Among the records below, how many lines contain "with"? State the number and nothing more.

▸ **Stored data entries**:

# # # # # # #

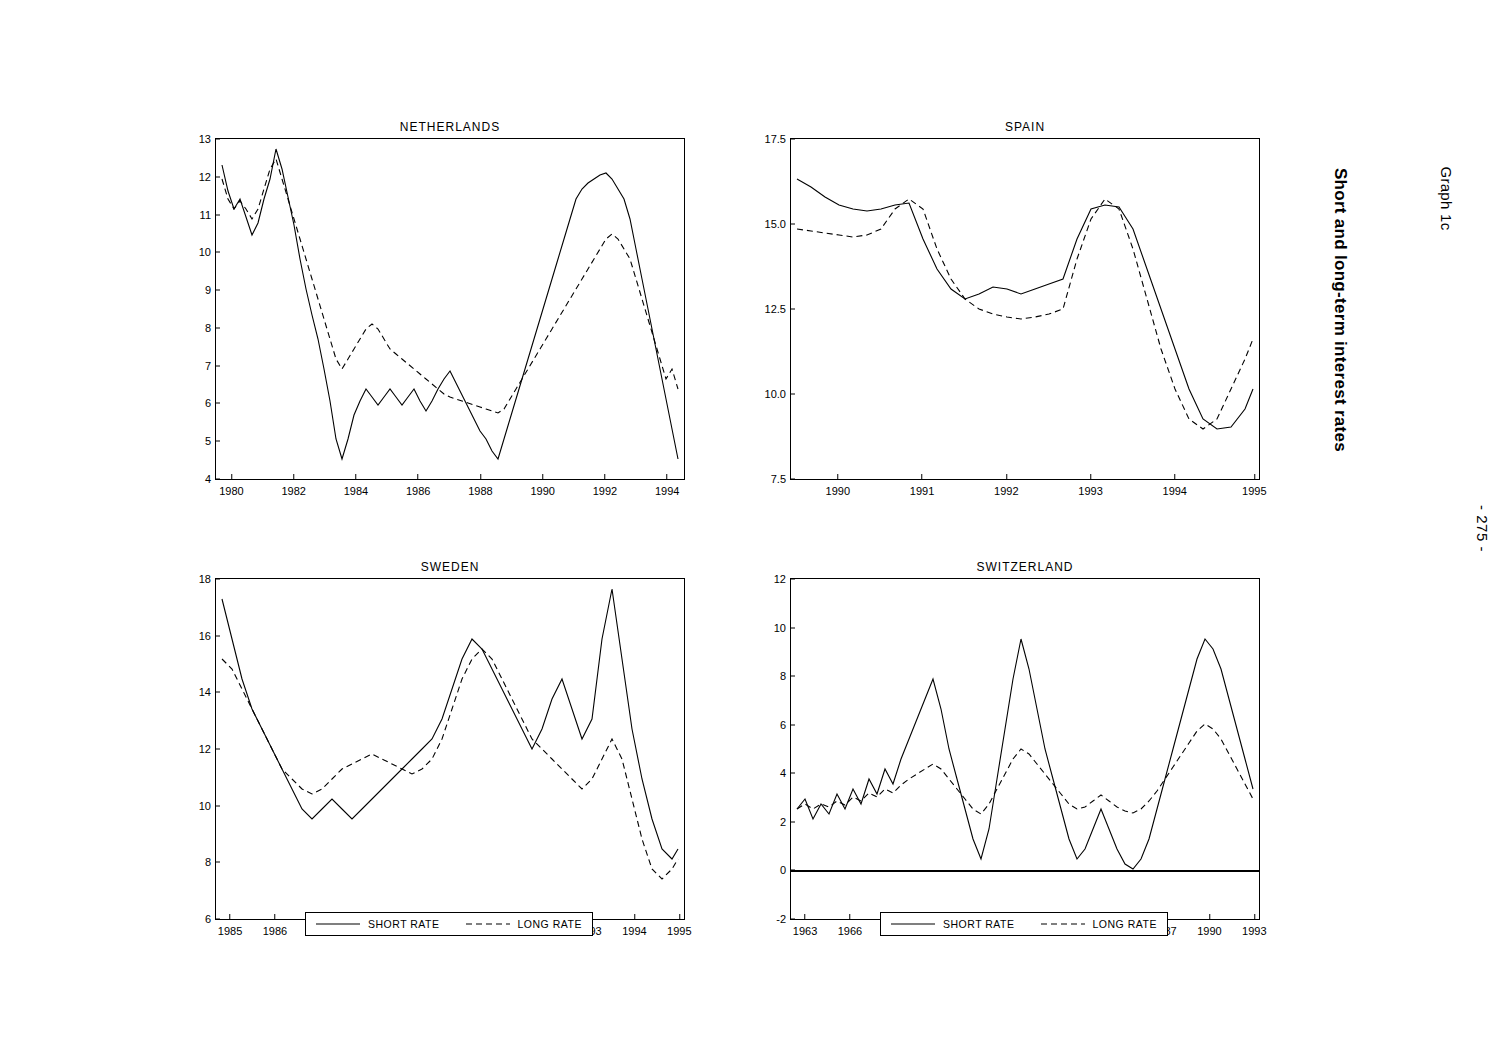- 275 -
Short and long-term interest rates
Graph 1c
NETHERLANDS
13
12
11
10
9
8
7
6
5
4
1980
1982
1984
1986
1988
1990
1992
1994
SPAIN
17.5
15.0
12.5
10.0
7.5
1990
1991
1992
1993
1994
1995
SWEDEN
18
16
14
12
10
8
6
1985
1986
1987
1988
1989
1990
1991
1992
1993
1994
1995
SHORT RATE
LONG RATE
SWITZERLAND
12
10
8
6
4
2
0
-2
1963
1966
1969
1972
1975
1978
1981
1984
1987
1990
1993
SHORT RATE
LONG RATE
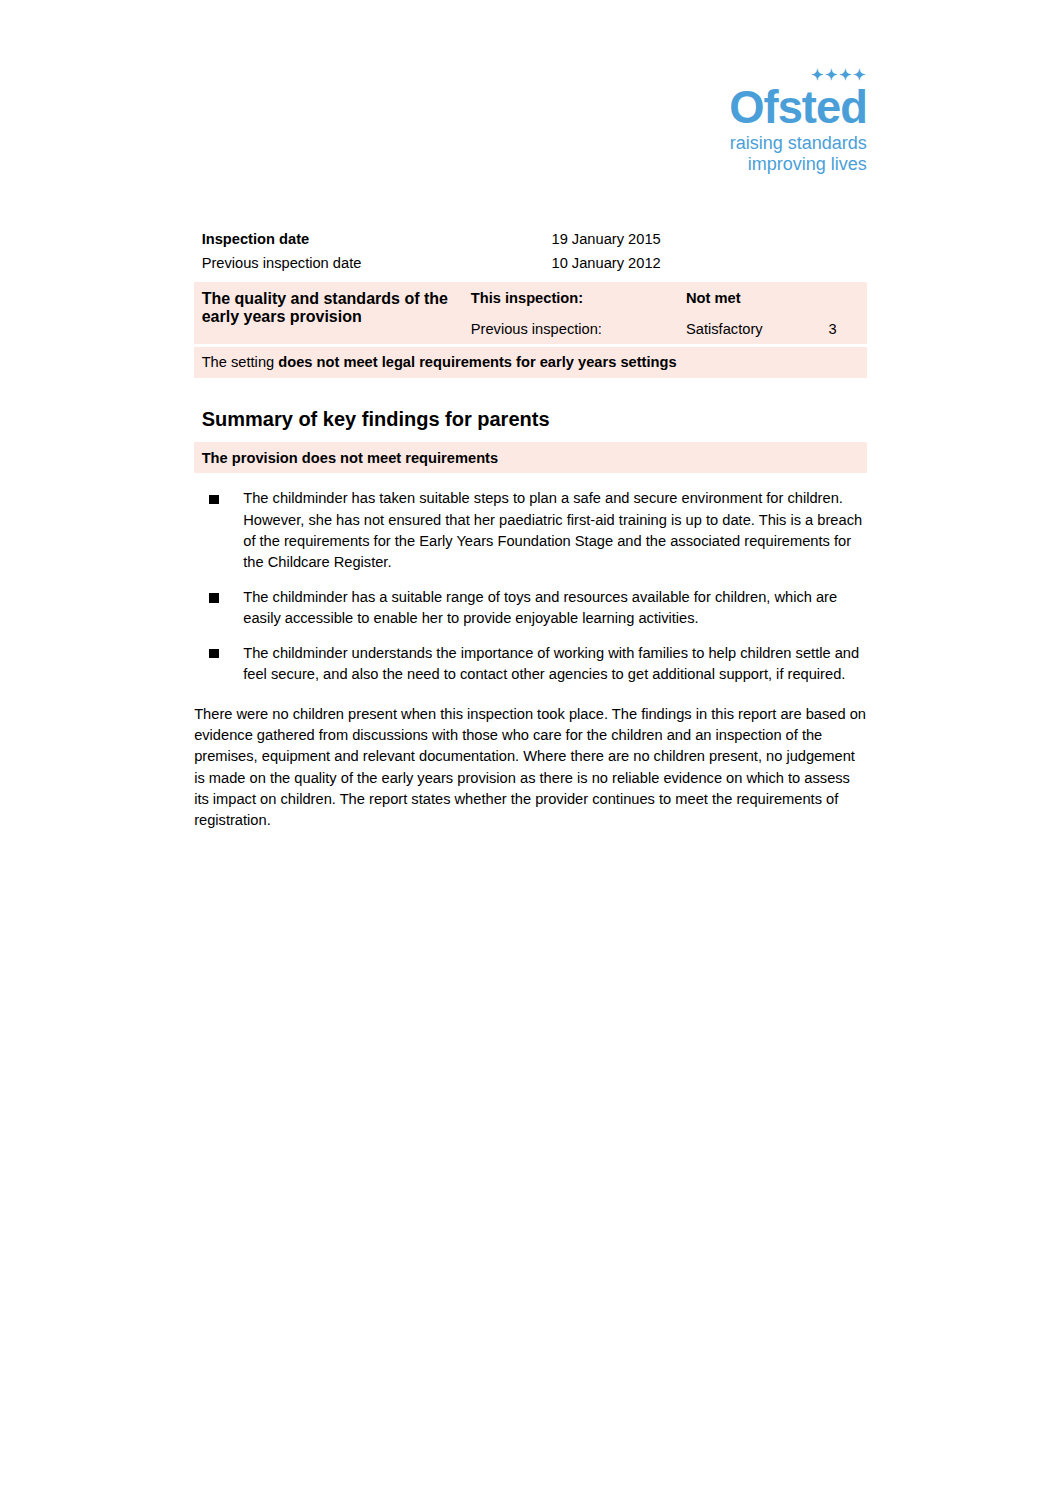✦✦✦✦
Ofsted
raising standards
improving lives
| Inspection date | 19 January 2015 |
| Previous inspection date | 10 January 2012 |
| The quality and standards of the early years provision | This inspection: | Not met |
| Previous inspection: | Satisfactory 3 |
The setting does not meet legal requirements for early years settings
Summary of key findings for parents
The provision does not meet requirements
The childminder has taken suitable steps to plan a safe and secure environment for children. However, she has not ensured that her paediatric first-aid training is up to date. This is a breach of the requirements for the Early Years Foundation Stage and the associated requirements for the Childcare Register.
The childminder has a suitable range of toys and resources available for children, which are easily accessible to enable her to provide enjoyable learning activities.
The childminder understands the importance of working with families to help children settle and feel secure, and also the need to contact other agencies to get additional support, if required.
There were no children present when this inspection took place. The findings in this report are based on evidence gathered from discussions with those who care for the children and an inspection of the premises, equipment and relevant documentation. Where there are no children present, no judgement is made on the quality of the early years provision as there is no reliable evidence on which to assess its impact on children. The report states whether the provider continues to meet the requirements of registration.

# # # # # # #

▸ **OUTPUT BELOW**: 2